Japan Post Holdings, the country’s largest bank and insurance company, revealed Thursday that it is seeking to raise 1.39 trillion yen ($11.5 billion) in a massive initial public offering (IPO) that has been over a decade in the works.

Japan Post, in addition to being the country’s postal system, is also the world’s biggest bank, with about 320 trillion yen ($2.8 trillion) in savings and life-insurance accounts.

The Tokyo Stock Exchange said that Japan Post Holdings and its units Japan Post Bank Co. and Japan Post Insurance Co. are scheduled to be listed on Nov. 4.

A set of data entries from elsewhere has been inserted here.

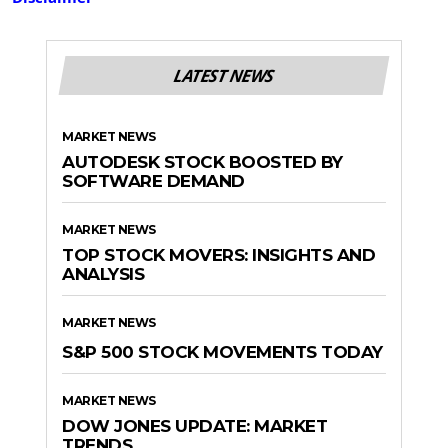
LATEST NEWS
MARKET NEWS
AUTODESK STOCK BOOSTED BY
SOFTWARE DEMAND
MARKET NEWS
TOP STOCK MOVERS: INSIGHTS AND
ANALYSIS
MARKET NEWS
S&P 500 STOCK MOVEMENTS TODAY
MARKET NEWS
DOW JONES UPDATE: MARKET
TRENDS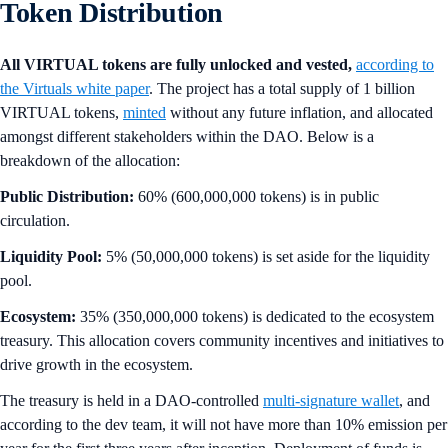
Token Distribution
All VIRTUAL tokens are fully unlocked and vested,
according to
the Virtuals white paper
. The project has a total supply of 1 billion
VIRTUAL tokens,
minted
without any future inflation, and allocated
amongst different stakeholders within the DAO. Below is a
breakdown of the allocation:
Public Distribution:
60% (600,000,000 tokens) is in public
circulation.
Liquidity Pool:
5% (50,000,000 tokens) is set aside for the liquidity
pool.
Ecosystem:
35% (350,000,000 tokens) is dedicated to the ecosystem
treasury. This allocation covers community incentives and initiatives to
drive growth in the ecosystem.
The treasury is held in a DAO-controlled
multi-signature wallet
, and
according to the dev team, it will not have more than 10% emission per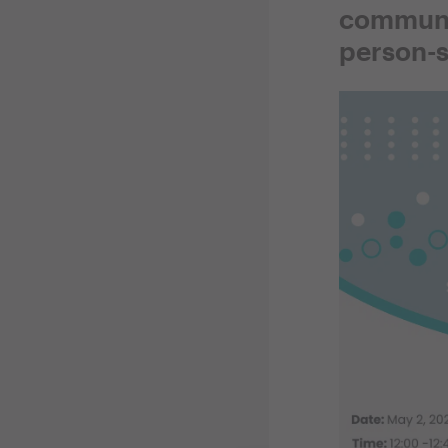
communit
person-s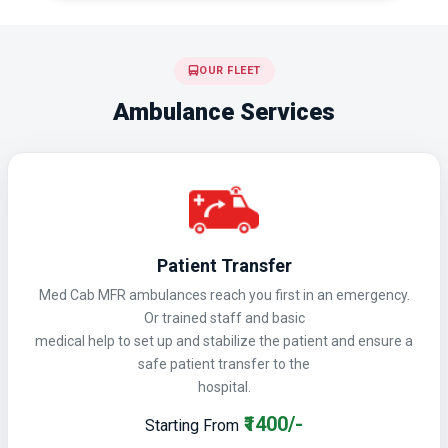
OUR FLEET
Ambulance Services
Patient Transfer
Med Cab MFR ambulances reach you first in an emergency.
Or trained staff and basic
medical help to set up and stabilize the patient and ensure a
safe patient transfer to the
hospital.
₹1400/-
Starting From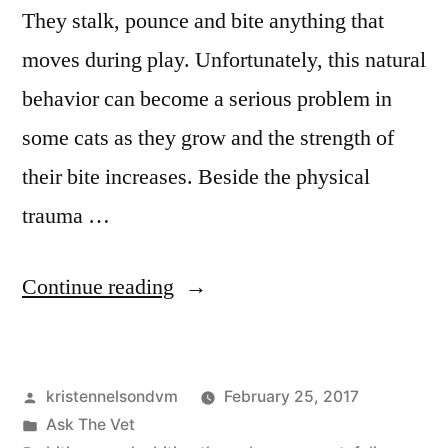
They stalk, pounce and bite anything that
moves during play. Unfortunately, this natural
behavior can become a serious problem in
some cats as they grow and the strength of
their bite increases. Beside the physical
trauma …
“Misdirected
Continue reading
Play
Aggression
Posted
kristennelsondvm
February 25, 2017
in
by
Posted
Ask The Vet
Cats”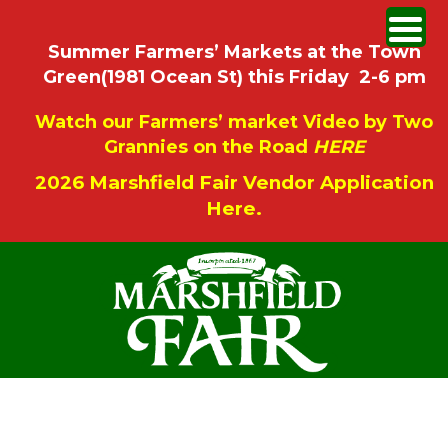
Summer Farmers’ Markets at the Town
Green(1981 Ocean St) this Friday 2-6 pm
Watch our Farmers’ market Video by Two
Grannies on the Road
HERE
2026 Marshfield Fair Vendor Application
Here.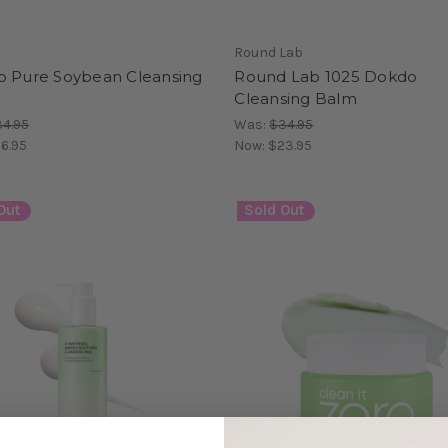
Round Lab
o Pure Soybean Cleansing
Round Lab 1025 Dokdo
Cleansing Balm
4.95
Was:
$34.95
6.95
Now:
$23.95
Out
Sold Out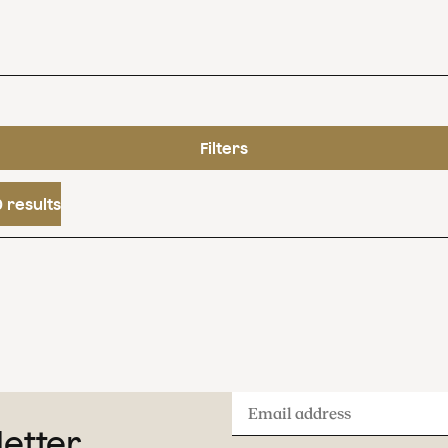
Filters
 results
Email
letter
address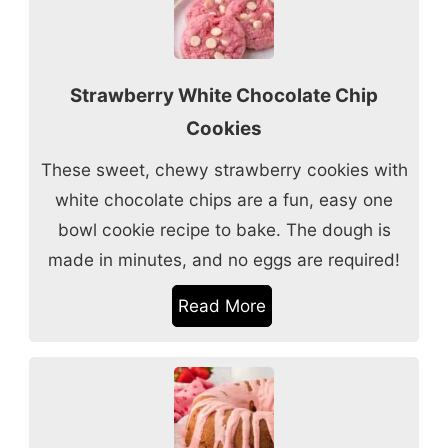
Strawberry White Chocolate Chip
Cookies
These sweet, chewy strawberry cookies with
white chocolate chips are a fun, easy one
bowl cookie recipe to bake. The dough is
made in minutes, and no eggs are required!
Read More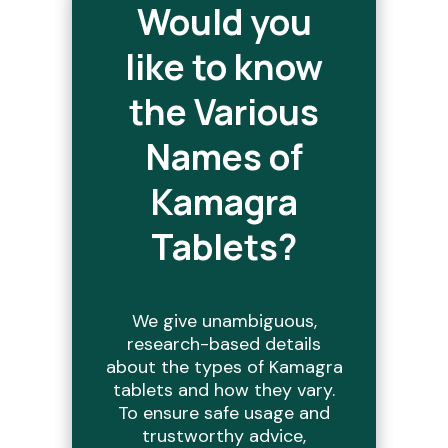
Would you
like to know
the Various
Names of
Kamagra
Tablets?
We give unambiguous,
research-based details
about the types of Kamagra
tablets and how they vary.
To ensure safe usage and
trustworthy advice,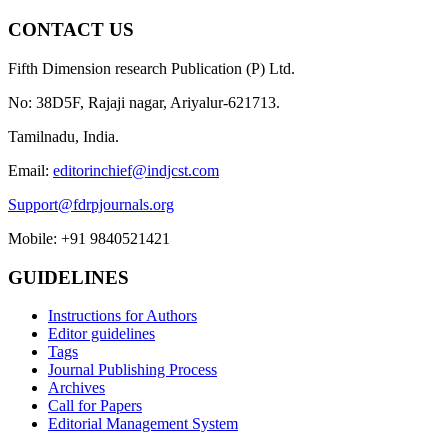
CONTACT US
Fifth Dimension research Publication (P) Ltd.
No: 38D5F, Rajaji nagar, Ariyalur-621713.
Tamilnadu, India.
Email:
editorinchief@indjcst.com
Support@fdrpjournals.org
Mobile: +91 9840521421
GUIDELINES
Instructions for Authors
Editor guidelines
Tags
Journal Publishing Process
Archives
Call for Papers
Editorial Management System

That would make the IPO Japan’s biggest-ever since telecoms company NTT Docomo Inc. went public in 1998, raising 2.1 trillion yen ($17.3 billion). It would also be the biggest share sale this year globally, dwarfing Chinese brokerage Huatai Securities’ $5 billion IPO in May.

Sources told the Financial Times that about 80 percent of the shares from the IPO would be listed on the domestic Japanese market, of which about 90 percent are expected to be pitched to retail investors. In total, the government plans to sell as much as two-thirds of Japan Post Holdings in phases, beginning with the November IPO. It also plans to sell about half of Japan Post Bank and Japan Post Insurance.

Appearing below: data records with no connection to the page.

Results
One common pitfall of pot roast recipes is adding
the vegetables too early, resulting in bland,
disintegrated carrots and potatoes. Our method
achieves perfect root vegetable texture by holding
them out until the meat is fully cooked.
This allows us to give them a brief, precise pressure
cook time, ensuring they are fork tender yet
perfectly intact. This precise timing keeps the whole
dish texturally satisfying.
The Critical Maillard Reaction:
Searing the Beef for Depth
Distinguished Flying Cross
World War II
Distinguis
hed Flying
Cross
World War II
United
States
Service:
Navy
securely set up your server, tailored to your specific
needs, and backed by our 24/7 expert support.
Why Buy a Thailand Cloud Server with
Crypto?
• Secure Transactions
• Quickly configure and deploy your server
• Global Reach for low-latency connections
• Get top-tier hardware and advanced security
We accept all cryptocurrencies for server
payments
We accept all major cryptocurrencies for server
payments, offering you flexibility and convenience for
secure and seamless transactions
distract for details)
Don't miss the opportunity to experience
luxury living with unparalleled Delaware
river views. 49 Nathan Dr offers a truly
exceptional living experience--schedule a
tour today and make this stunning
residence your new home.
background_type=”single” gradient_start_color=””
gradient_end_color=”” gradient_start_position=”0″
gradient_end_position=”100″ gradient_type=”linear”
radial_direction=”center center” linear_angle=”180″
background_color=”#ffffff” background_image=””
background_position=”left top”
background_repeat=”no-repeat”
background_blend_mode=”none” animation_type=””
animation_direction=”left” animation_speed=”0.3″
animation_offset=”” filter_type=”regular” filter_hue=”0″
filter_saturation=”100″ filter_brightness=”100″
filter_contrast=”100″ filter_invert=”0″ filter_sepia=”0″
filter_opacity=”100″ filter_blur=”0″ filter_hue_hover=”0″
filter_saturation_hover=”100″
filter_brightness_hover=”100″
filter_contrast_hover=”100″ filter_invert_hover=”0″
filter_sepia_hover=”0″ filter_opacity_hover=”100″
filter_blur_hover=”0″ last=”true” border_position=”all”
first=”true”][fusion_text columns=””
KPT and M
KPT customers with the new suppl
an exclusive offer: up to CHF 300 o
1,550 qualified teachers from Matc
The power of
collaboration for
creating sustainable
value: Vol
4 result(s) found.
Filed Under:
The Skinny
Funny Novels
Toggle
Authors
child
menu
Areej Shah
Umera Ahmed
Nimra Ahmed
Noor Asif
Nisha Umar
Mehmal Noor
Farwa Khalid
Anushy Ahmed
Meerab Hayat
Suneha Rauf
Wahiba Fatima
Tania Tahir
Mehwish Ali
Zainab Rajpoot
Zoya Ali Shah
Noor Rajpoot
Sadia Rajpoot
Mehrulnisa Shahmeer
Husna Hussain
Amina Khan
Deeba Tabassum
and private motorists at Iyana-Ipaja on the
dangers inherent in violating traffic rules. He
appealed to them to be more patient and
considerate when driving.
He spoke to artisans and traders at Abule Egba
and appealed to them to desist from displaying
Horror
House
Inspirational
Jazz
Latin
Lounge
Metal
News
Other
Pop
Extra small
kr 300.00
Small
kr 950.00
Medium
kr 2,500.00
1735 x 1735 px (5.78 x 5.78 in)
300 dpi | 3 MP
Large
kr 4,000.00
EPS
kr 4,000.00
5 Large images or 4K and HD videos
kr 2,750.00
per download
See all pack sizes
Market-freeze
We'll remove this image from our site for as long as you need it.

“Everyone in Japan knows the name of Japan Post so that familiarity might have reflected such an allocation of shares,” an unnamed government official told the Wall Street Journal.

The IPO has been planned by Tokyo ever since former prime minister Junichiro Koizumi first called for it almost a decade ago in 2005. The move is part of a wide-ranging set of modernization projects that aim to streamline the country’s economy. The country has privatized several other state-owned monopolies in recent decades, including its state-owned railway, telephone company and cigarette manufacturer.

The Japan Post was formally privatized and renamed the Japan Post Group in 2007, but the process has been stalled since 2010, and the Japanese Ministry of Finance is still the sole shareholder.

The decision to push the IPO ahead in November is a signal of the government’s desperation to privatize the company, sources close to the deal told the FT. The administration of Prime Minister Shinzo Abe has suffered from sagging approval ratings amid concerns over his economic policies, which critics say has failed the country’s poorest residents.